Un sussidiario per le scuole primarie, un tempo dette elementari, ha usato la parola “clandestini” per definire quei migranti che sono entrati senza avere le carte in regola, sono migranti illegali, irregolari. Gli autori del testo hanno scritto invece “clandestini”.

E’ una parola offensiva, squalificante? Offende la dignità delle persone? Discriminatoria, dunque costituisce un reato poiché diffonde odio? In realtà, in sé e per sé, non dovrebbe essere così. Se fosse un reato adoperare questa parola sarebbe la legge a essere fuorilegge. In Italia esiste infatti il reato di “immigrazione clandestina”. In questo momento ci sono responsabili di Ong indagati per “favoreggiamento dell’immigrazione clandestina”. Dunque a rigore di grammatica e di logica, esistono anche i clandestini. Come, esistendo il reato di furto, esistono i ladri e i derubati, senza che nessuno possa mai essere ridotto a un aggettivo: neppure un omicida.  



Ancora, dire “clandestino” è infamante come in America usare “nigger” per definire gli afro-americani? Ho usato troppi punti interrogativi, e di solito gli articoli servono a dare risposte, non a porre domande. Il problema è che mi vengono risposte diverse.

In una serena discussione telefonica con l’autorevole responsabile di un giornale di proprietà episcopale ho usato questa espressione “clandestino” e sono stato redarguito: si deve dire irregolare, mi ha detto. L’ho pregato di non scivolare in un nominalismo sterile. Clandestino è una condizione oggettiva, uno status, non l’essenza di una persona. E’ chi attraversa i confini senza rispettare le leggi di quel Paese e vi permane. Irregolare è chi magari ha un visto turistico, ma lo fa scadere e non si fa presente all’autorità. Dare questa definizione giuridica significa offendere o dare un nome alle cose?



L’ideale è chiamare le persone per nome. Anche coloro che sono salvati per mare (e si deve salvarli e accoglierli) qualora non abbiano margine per ottenere asilo politico od umanitario, in quanto in fuga da persecuzioni, guerre o carestie conclamate, sono destinati al rimpatrio. Come li chiamiamo: i rimpatriabili?  
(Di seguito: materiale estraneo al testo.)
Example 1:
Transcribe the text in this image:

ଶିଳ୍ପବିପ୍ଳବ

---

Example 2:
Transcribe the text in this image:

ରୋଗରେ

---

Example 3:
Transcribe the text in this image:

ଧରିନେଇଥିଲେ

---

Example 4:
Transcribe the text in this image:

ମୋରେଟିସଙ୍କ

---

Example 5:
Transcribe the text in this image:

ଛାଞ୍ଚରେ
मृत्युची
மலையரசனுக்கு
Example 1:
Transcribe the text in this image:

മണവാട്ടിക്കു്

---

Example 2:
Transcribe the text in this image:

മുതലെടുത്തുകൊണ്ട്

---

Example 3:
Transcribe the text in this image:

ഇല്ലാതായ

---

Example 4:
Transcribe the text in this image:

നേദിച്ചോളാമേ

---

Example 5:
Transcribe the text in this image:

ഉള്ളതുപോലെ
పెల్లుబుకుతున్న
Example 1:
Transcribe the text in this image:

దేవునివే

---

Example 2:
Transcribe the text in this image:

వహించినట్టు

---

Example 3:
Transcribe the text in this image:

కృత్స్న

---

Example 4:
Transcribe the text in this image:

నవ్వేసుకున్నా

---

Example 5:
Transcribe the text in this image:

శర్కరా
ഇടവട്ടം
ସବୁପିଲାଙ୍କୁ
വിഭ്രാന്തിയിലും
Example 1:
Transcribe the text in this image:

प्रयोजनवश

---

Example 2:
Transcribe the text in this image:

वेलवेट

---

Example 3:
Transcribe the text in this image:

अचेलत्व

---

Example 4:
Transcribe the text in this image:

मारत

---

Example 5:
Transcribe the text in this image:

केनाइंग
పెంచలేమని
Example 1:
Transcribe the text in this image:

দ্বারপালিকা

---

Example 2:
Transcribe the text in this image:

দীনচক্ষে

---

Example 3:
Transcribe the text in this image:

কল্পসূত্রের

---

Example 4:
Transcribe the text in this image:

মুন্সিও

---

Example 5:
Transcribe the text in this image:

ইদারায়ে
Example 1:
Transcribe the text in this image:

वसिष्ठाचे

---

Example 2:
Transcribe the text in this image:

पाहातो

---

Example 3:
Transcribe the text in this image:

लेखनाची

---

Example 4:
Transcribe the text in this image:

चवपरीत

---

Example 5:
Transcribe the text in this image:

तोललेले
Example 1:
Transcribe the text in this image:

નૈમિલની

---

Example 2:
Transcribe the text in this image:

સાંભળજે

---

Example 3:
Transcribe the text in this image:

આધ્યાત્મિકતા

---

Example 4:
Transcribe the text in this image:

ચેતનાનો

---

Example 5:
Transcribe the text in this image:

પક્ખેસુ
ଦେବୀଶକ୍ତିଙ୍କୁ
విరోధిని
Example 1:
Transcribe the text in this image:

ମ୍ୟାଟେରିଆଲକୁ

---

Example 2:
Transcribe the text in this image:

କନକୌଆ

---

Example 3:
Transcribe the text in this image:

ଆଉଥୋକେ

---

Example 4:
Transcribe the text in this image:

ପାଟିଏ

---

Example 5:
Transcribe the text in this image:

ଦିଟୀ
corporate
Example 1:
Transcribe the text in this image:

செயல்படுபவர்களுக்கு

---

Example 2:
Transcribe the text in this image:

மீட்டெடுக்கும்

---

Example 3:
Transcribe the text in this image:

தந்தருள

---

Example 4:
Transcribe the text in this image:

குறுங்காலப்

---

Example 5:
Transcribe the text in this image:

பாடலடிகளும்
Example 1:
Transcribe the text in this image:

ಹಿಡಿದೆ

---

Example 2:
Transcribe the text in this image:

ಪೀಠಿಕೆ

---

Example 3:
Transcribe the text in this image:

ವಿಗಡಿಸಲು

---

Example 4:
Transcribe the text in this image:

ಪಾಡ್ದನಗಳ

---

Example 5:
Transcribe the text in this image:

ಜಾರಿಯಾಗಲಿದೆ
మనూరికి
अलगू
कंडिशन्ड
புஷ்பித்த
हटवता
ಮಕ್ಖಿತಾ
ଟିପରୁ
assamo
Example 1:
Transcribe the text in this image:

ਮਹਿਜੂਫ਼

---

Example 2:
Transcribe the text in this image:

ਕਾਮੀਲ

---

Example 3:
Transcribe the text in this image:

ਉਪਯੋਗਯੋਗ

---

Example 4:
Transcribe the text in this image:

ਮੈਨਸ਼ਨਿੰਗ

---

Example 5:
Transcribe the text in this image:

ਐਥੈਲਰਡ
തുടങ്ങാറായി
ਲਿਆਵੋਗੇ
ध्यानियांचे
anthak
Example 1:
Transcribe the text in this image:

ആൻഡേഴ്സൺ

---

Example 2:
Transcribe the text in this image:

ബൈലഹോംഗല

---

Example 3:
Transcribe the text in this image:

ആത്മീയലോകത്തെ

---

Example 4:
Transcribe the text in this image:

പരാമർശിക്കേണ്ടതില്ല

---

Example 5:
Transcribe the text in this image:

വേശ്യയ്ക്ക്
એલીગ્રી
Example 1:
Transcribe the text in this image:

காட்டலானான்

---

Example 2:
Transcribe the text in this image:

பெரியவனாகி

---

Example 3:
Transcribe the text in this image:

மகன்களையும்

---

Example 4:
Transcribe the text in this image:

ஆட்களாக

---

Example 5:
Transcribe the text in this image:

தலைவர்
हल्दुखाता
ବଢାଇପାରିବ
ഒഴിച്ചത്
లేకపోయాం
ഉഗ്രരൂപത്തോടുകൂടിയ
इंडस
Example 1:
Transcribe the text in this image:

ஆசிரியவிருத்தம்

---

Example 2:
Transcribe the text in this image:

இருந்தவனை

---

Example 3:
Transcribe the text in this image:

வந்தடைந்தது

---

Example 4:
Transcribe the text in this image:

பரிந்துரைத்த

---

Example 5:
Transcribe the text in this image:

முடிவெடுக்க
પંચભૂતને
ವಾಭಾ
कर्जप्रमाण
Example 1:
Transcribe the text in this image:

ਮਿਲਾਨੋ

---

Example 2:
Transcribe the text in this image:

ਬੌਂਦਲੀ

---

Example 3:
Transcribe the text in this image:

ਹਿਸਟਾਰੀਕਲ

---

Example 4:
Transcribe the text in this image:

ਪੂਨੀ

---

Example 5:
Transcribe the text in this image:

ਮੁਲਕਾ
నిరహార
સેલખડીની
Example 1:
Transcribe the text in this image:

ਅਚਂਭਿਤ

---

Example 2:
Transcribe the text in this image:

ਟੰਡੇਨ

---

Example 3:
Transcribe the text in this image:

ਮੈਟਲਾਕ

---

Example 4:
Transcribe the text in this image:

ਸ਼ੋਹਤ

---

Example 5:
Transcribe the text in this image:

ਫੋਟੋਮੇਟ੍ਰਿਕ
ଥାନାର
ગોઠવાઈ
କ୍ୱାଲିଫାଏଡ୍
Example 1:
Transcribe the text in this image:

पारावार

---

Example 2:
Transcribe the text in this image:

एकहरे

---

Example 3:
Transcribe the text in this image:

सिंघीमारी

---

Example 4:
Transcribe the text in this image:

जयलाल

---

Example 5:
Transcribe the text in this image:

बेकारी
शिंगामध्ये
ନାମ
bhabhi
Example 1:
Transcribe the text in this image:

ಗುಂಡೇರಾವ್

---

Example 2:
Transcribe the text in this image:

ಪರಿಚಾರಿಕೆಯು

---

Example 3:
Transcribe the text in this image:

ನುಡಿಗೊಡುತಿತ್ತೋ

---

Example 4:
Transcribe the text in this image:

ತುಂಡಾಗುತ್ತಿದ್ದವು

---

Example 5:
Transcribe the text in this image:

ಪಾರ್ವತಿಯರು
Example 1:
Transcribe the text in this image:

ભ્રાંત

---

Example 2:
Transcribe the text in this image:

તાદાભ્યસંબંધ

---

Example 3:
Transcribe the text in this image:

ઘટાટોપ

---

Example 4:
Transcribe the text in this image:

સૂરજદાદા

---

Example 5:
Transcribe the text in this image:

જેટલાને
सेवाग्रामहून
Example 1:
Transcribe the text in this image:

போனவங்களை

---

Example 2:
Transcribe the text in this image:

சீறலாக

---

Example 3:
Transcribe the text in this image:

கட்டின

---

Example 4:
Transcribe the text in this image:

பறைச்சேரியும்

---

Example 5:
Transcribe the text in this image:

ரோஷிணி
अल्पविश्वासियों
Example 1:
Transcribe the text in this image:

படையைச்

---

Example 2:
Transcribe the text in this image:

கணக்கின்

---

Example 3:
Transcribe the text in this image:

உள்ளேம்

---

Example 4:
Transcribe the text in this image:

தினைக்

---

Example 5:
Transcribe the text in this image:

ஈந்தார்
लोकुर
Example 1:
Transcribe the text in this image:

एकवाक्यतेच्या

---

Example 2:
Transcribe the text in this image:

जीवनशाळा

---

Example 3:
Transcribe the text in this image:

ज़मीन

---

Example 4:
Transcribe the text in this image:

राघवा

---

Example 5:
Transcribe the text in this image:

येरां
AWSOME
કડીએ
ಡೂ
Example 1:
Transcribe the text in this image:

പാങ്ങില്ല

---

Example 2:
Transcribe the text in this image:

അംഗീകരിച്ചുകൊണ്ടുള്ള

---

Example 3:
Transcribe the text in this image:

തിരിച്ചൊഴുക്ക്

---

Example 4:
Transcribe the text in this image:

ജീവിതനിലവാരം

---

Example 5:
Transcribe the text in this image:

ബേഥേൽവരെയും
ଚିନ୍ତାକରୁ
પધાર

Ora trascrivo il testo completo (e incriminato in particolare dall’ex sindaca di Lampedusa, Giusi Nicolini) di questo sussidiario, edizione “Il capitello”:

“(In Italia), è aumentata la presenza di stranieri provenienti soprattutto dai paesi asiatici e dal Nordafrica. Molti vengono accolti nei centri di assistenza per i profughi e sono clandestini, cioè la loro permanenza in Italia non è autorizzata dalla legge. Nelle nostre città gli immigrati vivono spesso in condizioni precarie: non trovano un lavoro, seppure umile e pesante, né case dignitose. Perciò la loro integrazione è difficile: per motivi economici e sociali, i residenti talvolta li considerano una minaccia per il proprio benessere e manifestano intolleranza nei loro confronti”.



La frase è in effetti ambigua, confonde i termini: profughi e clandestini. Dunque è sbagliata. Andrebbe riscritta. Ma da qui a suscitare un caso nazionale ci vuole una certa esagerata predisposizione allo scandalo. In realtà la seconda frase, imprecisa, potrebbe funzionare se scritta così: “Molti (stranieri) vengono accolti nei centri di prima accoglienza in attesa che si riconosca il loro diritto a restare in Italia come profughi, oppure glielo si neghi per rimpatriarli quali migranti irregolari o clandestini”. 

Sono certo che molti avrebbero comunque da ridire. L’unica cosa che mi sentirei di introdurre da qualche parte, nel testo ma soprattutto nell’animo dei bambini, è che siamo tutti fratelli, ma in Italia non c’è posto per tutti i cinquecento milioni di africani e l’identico numero di asiatici che se potessero attraverserebbero il Mediterraneo chiedendo accoglienza.